» **Exercises to complete**
(A) In the sermon blog post, why does John the Baptist rejoice rather than compete when people leave him to follow Jesus? Answer in one to three sentences.
(B) Copy everything from "A Shift in Perspective: Who" down to "reordering of perspective." in the sermon blog post, changing "universe" to "cosmos".
(C) According to the sermon blog post, what did Nicolaus Copernicus propose in the 1500s?

» **Supplied text**
--

Sermon Series Blog: BELIEVE Pt.3

Belief That Puts Jesus First

John 3:22–36

When Belief Becomes Visible

Belief is easy to talk about. It’s easy to sing about. It’s easy to agree with.

But real belief?
Real belief rearranges the center of your life.

In Gospel of John 3, after Jesus’ powerful conversation with Nicodemus about being born again, the scene shifts. Now belief is no longer theoretical — it becomes visible. It becomes costly.

As Jesus’ ministry grows, people begin leaving John the Baptist to follow Him. John’s disciples panic: “Rabbi, everyone is going to Him!”

Translation?
You’re losing influence.
You’re losing followers.
You’re shrinking.

But John doesn’t compete. He doesn’t panic. He rejoices.

Because he understands something foundational: he was never the center.

A Shift in Perspective: Who Is at the Center?

For centuries, humanity believed the earth was the center of the universe. Then in the 1500s, Nicolaus Copernicus proposed something radical — the sun, not the earth, was at the center. It wasn’t a minor adjustment. It was a complete reordering of perspective.

Spiritually, we all start with a “geocentric” faith:
My plans.
My comfort.
My success.
Even in ministry — my impact.

But real belief is heliocentric.

--

» **Entries provided**
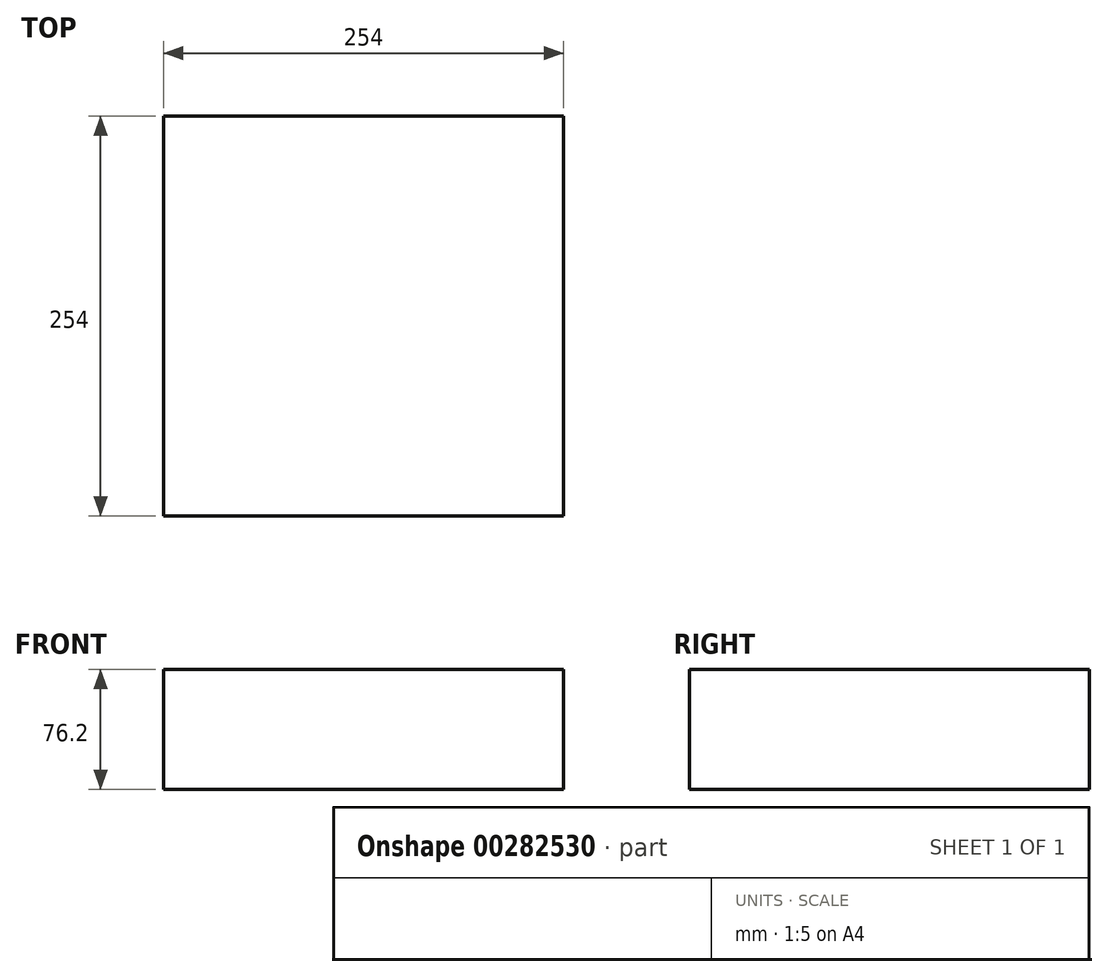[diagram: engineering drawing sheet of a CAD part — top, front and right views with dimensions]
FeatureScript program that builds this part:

--

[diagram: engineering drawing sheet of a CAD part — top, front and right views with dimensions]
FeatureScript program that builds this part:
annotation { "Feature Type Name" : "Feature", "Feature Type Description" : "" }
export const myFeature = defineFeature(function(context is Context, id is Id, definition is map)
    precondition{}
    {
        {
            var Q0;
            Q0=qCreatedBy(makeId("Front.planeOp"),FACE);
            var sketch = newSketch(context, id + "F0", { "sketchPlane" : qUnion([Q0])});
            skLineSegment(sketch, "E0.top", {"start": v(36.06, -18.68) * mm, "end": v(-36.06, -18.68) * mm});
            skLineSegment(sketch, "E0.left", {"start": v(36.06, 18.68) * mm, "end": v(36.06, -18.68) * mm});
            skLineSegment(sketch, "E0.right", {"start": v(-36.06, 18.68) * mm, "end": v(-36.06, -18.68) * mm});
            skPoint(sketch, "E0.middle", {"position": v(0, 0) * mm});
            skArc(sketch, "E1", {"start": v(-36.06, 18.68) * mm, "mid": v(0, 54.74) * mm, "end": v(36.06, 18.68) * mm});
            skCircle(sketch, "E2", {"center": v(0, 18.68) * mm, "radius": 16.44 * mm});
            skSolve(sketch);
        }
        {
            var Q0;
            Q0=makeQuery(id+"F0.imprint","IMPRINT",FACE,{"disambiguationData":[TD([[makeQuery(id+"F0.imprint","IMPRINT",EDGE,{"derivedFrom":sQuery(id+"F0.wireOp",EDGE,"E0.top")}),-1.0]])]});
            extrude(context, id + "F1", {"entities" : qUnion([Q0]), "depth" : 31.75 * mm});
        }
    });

--

» **Responses per task**
(A) John rejoices because he understands something foundational: he was never the center. Losing followers to Jesus is no threat to him, so he has no reason to compete or panic.

(B)
A Shift in Perspective: Who Is at the Center?

For centuries, humanity believed the earth was the center of the cosmos. Then in the 1500s, Nicolaus Copernicus proposed something radical — the sun, not the earth, was at the center. It wasn’t a minor adjustment. It was a complete reordering of perspective.

(C) He proposed that the sun, not the earth, was at the center.